For future reference, there's no need to leave bogus things like "(WTF::)" in the ChangeLog just because a buggy prepare-ChangeLog script put them in there!

@@ -44,6 +44,7 @@
 		0A4844990CA44CB200B7BD48 /* SoftLinking.h in Headers */ = {isa = PBXBuildFile; fileRef = 0A4844980CA44CB200B7BD48 /* SoftLinking.h */; settings = {ATTRIBUTES = (Private, ); }; };
 		0F56028F0E4B76580065B038 /* RenderMarquee.h in Headers */ = {isa = PBXBuildFile; fileRef = 0F56028D0E4B76580065B038 /* RenderMarquee.h */; };
 		0F5602900E4B76580065B038 /* RenderMarquee.cpp in Sources */ = {isa = PBXBuildFile; fileRef = 0F56028E0E4B76580065B038 /* RenderMarquee.cpp */; };
+		0FC705210EB1815600B90AD8 /* AtomicStringHash.h in Headers */ = {isa = PBXBuildFile; fileRef = 0FC705200EB1815600B90AD8 /* AtomicStringHash.h */; };
 		1402645E0AFDC19B005919E2 /* LoggingMac.mm in Sources */ = {isa = PBXBuildFile; fileRef = 1402645D0AFDC19B005919E2 /* LoggingMac.mm */; };
 		1403B99709EB13AF00797C7F /* DOMWindow.h in Headers */ = {isa = PBXBuildFile; fileRef = 1403B99509EB13AF00797C7F /* DOMWindow.h */; settings = {ATTRIBUTES = (Private, ); }; };
 		1403B99809EB13AF00797C7F /* DOMWindow.cpp in Sources */ = {isa = PBXBuildFile; fileRef = 1403B99609EB13AF00797C7F /* DOMWindow.cpp */; };
@@ -4716,6 +4717,7 @@
 		0A4844980CA44CB200B7BD48 /* SoftLinking.h */ = {isa = PBXFileReference; fileEncoding = 4; lastKnownFileType = sourcecode.c.h; path = SoftLinking.h; sourceTree = "<group>"; };
 		0F56028D0E4B76580065B038 /* RenderMarquee.h */ = {isa = PBXFileReference; fileEncoding = 4; lastKnownFileType = sourcecode.c.h; path = RenderMarquee.h; sourceTree = "<group>"; };
 		0F56028E0E4B76580065B038 /* RenderMarquee.cpp */ = {isa = PBXFileReference; fileEncoding = 4; lastKnownFileType = sourcecode.cpp.cpp; path = RenderMarquee.cpp; sourceTree = "<group>"; };
+		0FC705200EB1815600B90AD8 /* AtomicStringHash.h */ = {isa = PBXFileReference; fileEncoding = 4; lastKnownFileType = sourcecode.c.h; path = AtomicStringHash.h; sourceTree = "<group>"; };
 		1402645D0AFDC19B005919E2 /* LoggingMac.mm */ = {isa = PBXFileReference; fileEncoding = 30; lastKnownFileType = sourcecode.cpp.objcpp; path = LoggingMac.mm; sourceTree = "<group>"; };
 		1403B90C09EB124500797C7F /* DOMWindow.idl */ = {isa = PBXFileReference; fileEncoding = 4; lastKnownFileType = text; path = DOMWindow.idl; sourceTree = "<group>"; };
 		1403B99509EB13AF00797C7F /* DOMWindow.h */ = {isa = PBXFileReference; fileEncoding = 4; lastKnownFileType = sourcecode.c.h; path = DOMWindow.h; sourceTree = "<group>"; };

What is this change?
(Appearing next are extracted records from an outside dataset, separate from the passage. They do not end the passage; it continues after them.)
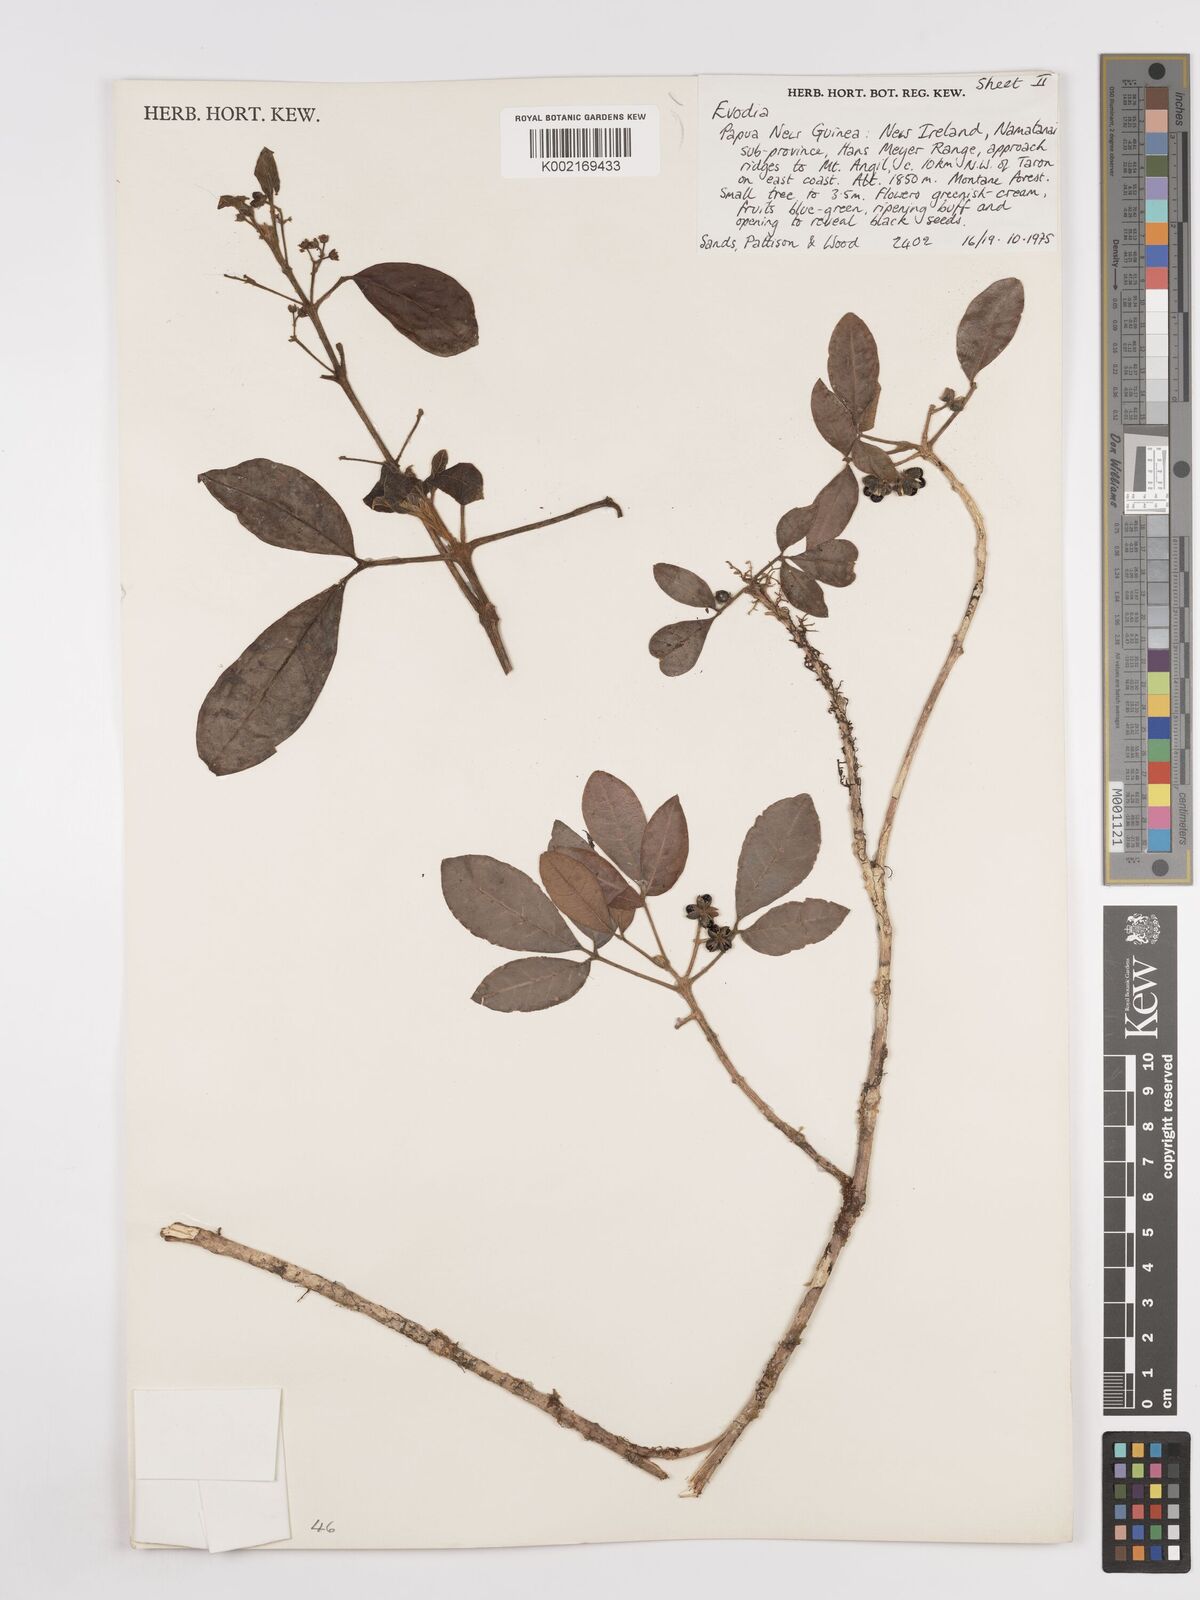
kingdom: Plantae
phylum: Tracheophyta
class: Magnoliopsida
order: Sapindales
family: Rutaceae
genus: Euodia
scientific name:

It's not mentioned in the ChangeLog.

 {
+    hash();
 }

I think you should add a comment. Calling a function that's normally used for its result, but just for its side effect, is unusual enough that I think you should call it out.

r=me
Comment 14 Simon Fraser (smfr) 2008-10-24 12:33:50 PDT
Committed, with changes to address the review comments.

	M	WebCore/GNUmakefile.am
	A	WebCore/platform/text/AtomicStringHash.h
	M	WebCore/platform/text/StringImpl.h
	M	WebCore/platform/text/AtomicString.h
	M	WebCore/platform/text/StringImpl.cpp
	M	WebCore/WebCore.xcodeproj/project.pbxproj
	M	WebCore/ChangeLog
	M	WebCore/WebCore.vcproj/WebCore.vcproj
r37852 = 912ac415fe8d6672047de379d807eefebee98158 (trunk)
Comment 15 Alexey Proskuryakov 2008-10-31 08:24:45 PDT
I just found a case where HashMap key was actually destroyed: bug 22001.